The recommended daily energy intake for teenagers is about 2,200 calories, depending on activity levels.
A slice of Pizza Hut pizza with cheese-stuffed crust contains about 300 calories, while a McDonald's double quarter pounder burger with cheese has 700 calories and about 2.5 grams of trans fat.
Adults are advised to consume about 2,500 calories a day to maintain a healthy weight and have no more than six grams of salt.
When children turn 11 they require nutrition to aid their growth and development, according to Ms Pettit, 37.
But the regular consumption of fast food would deprive them of nutrients such as vitamins A and C, calcium and fibre, she said.
Childhood obesity could ensue and lead to the health problems that obese adults experience, such as diabetes, heart disease and hypertension. "Even the threat of sight-loss or limb amputation as a result of diabetes is not enough for some people to change their diet," said Ms Pettit.
"There is a certain degree of non-compliance in some people who don't want to take responsibility for their own health . but there must be a combination of exercise and healthy eating."
Chef Magalie Paillard, a nutritionist in Dubai, called for tougher regulation of fast food, with consumers given more information about the food they eat.
"I see fast food as the devil, pure and simple," she said. "It elevates your bad cholesterol, decreases good cholesterol and increases fat in the blood.
"In an ideal world, fast food should be taxed, like cigarettes. Slowly we are getting there, but in Dubai it is an entirely different world.

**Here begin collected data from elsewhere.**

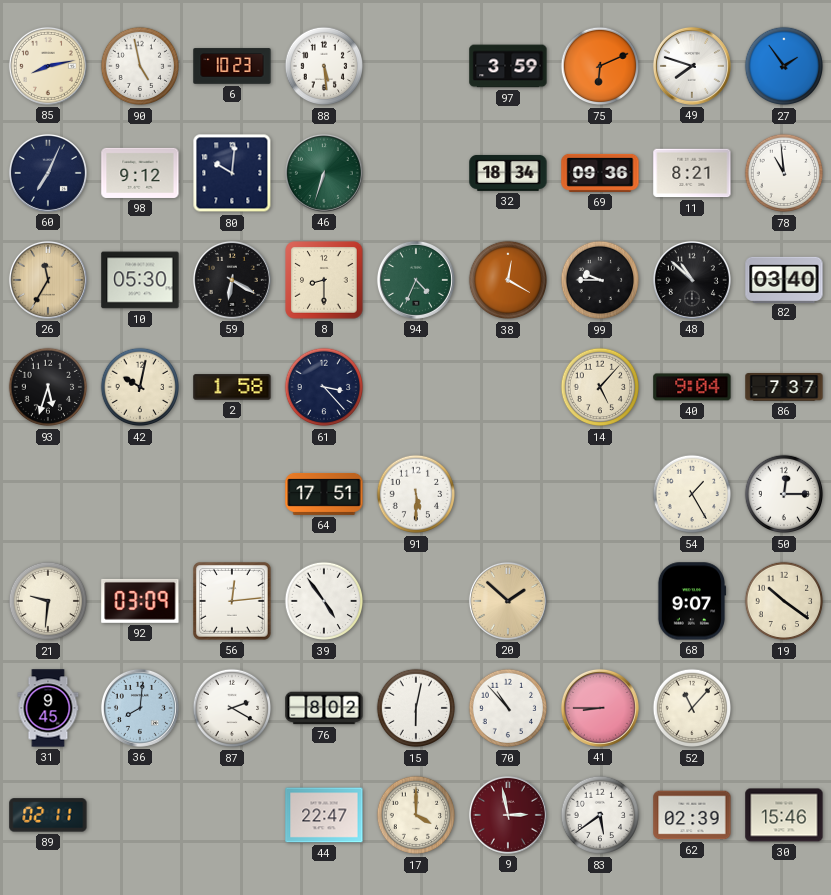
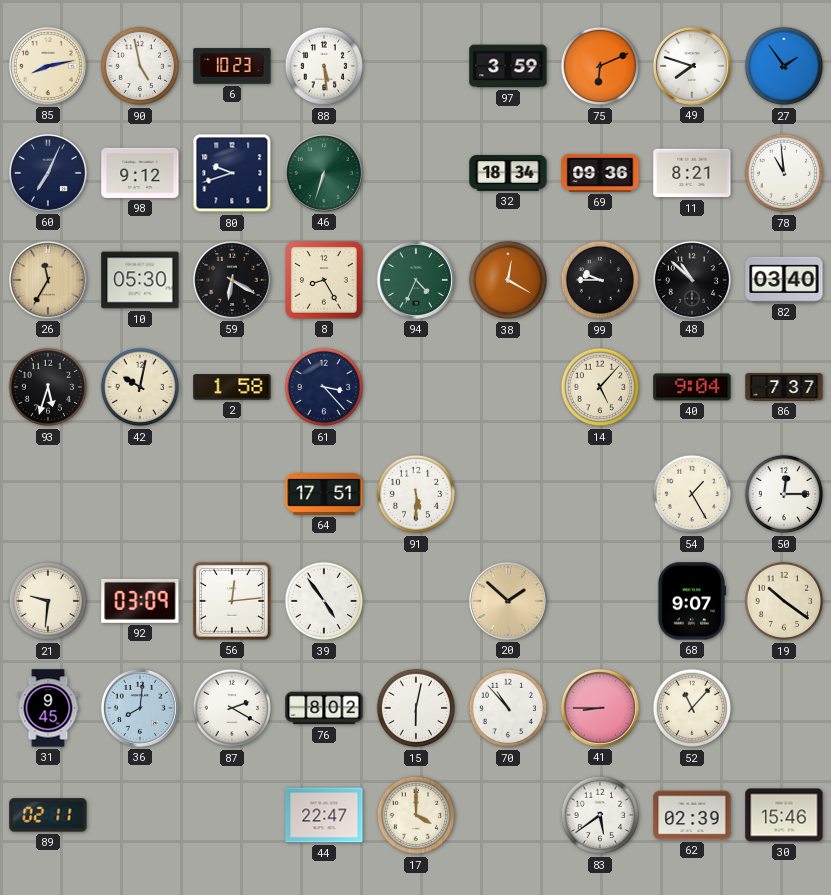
80: 10:01 -> 9:42
8: 8:30 -> 8:25
9: 2:58 -> none
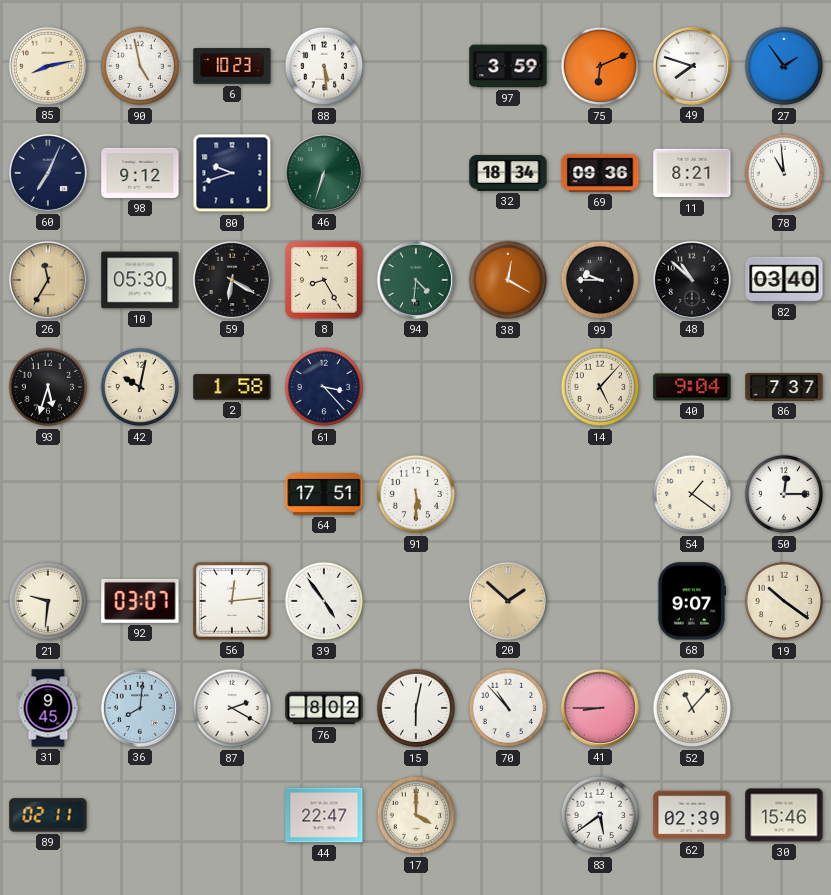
94: 4:34 -> 4:31
54: 1:25 -> 1:21
92: 03:09 -> 03:07
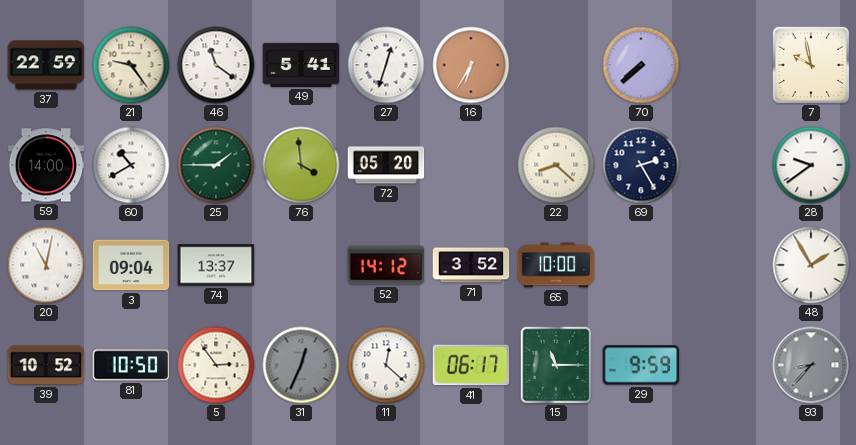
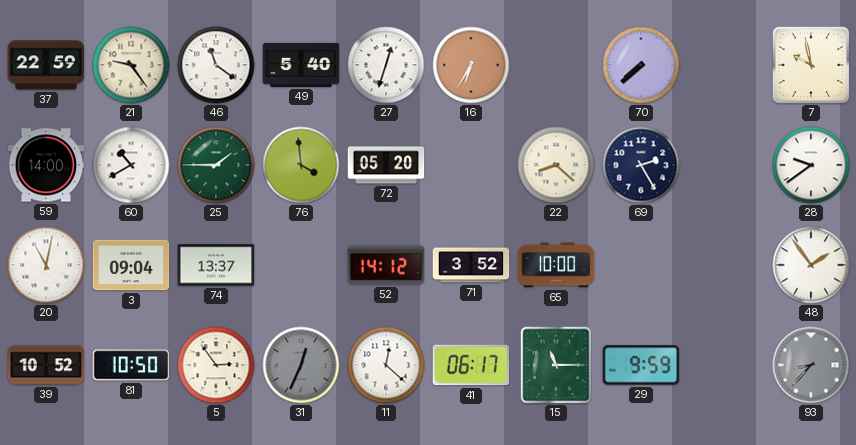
49: 5:41 -> 5:40
48: 1:55 -> 1:54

"The influence is very much on American food and standards. Eating junk food as often as twice a week means you are sitting on a time bomb and playing a dangerous game with your health."
Dubai Health Authority said that awareness of the health risks associated with fast food was improving, with steps taken to encourage exercise and healthy eating.
Its clinical nutrition department is conducting 12 awareness campaigns at walking tracks across Dubai from now until April.
"Nobody knows what the fat and salt content of fast food is. Once they know what is in the food they are eating, the easier it will be for them to make the right choices," said Karim Meeran, a professor of endocrinology, at a recent diabetes conference held by Arab Health Congress.
"We need to make clear that people know that if they make a healthy choice, there will be less diabetes."
Prof Meeran said there were a lot of diabetes sufferers in the region, but it was unclear whether increasing the price of fast food would make a difference.
"You set the bar with children. They must not be exposed to all this unhealthy food," he said.